President Donald Trump’s re-election campaign has focused roughly 20 per cent of its spending in the first three months of the year on legal fees, according to fist quarter campaign finance filings.
The president’s re-election campaign spent roughly $835,0000 for legal consulting with eight firms and the the Trump Corporation during the first three months of the year, the filings show.
The Federal Election Commission filings, dated Sunday, show that the campaign spent about $347,000 with the law firm Jones Day, and just over $93,000 to the law firm Charles Harder, which is representing the president in his legal dealings with adult film actress Stormy Daniels, who alleges that she had a brief affair with Mr Trump in 2006.
The hundreds of thousands in legal fees were paid out during a three-month period in which the president has faced down what appears to be intensifying investigations stemming from special counsel Robert Mueller’s Russia probe, and other scandals that have plagued the Trump presidency.
That includes a recent raid on Mr Trump’s personal attorney’s office, home, and hotel room last week in which federal investigators took dozens of electronic devices and documents. The attorney, Michael Cohen, paid Daniels $130,000 just before the 2016 election in return for her signing a non-disclosure agreement.

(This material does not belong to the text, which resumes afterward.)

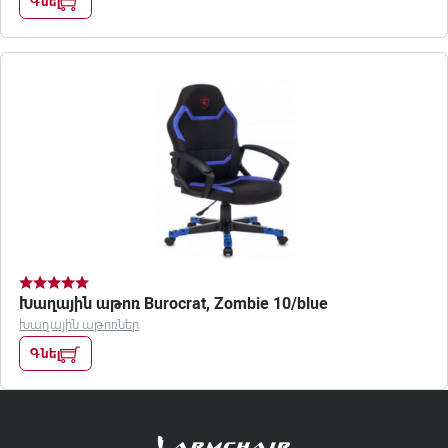
Գնել
Խաղային աթոռ Burocrat, Zombie 10/blue
Խաղային աթոռներ
Գնել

Mr Trump and Mr Cohen deny that the president was had an affair with Daniels. Mr Trump has said that he was not aware of the $130,000 payment.
Mr Cohen has admitted to the payment, but has indicated it was done without Mr Trump’s knowledge.
All told, the Trump campaign raised $10.1 million in the first three months of 2018, and had $28.3 million in the bank at the end of that period.
The filings show that the campaign is no stranger to spending campaign cash at businesses owned by the Trump family, either.
All told, roughly $150,000 was spent at Trump facilities, including $68,000 at the Trump International Hotel in Washington, and $58,000 for rent at Trump plaza, Trump restaurants, and Trump Tower, where the campaign housed its main offices in 2016.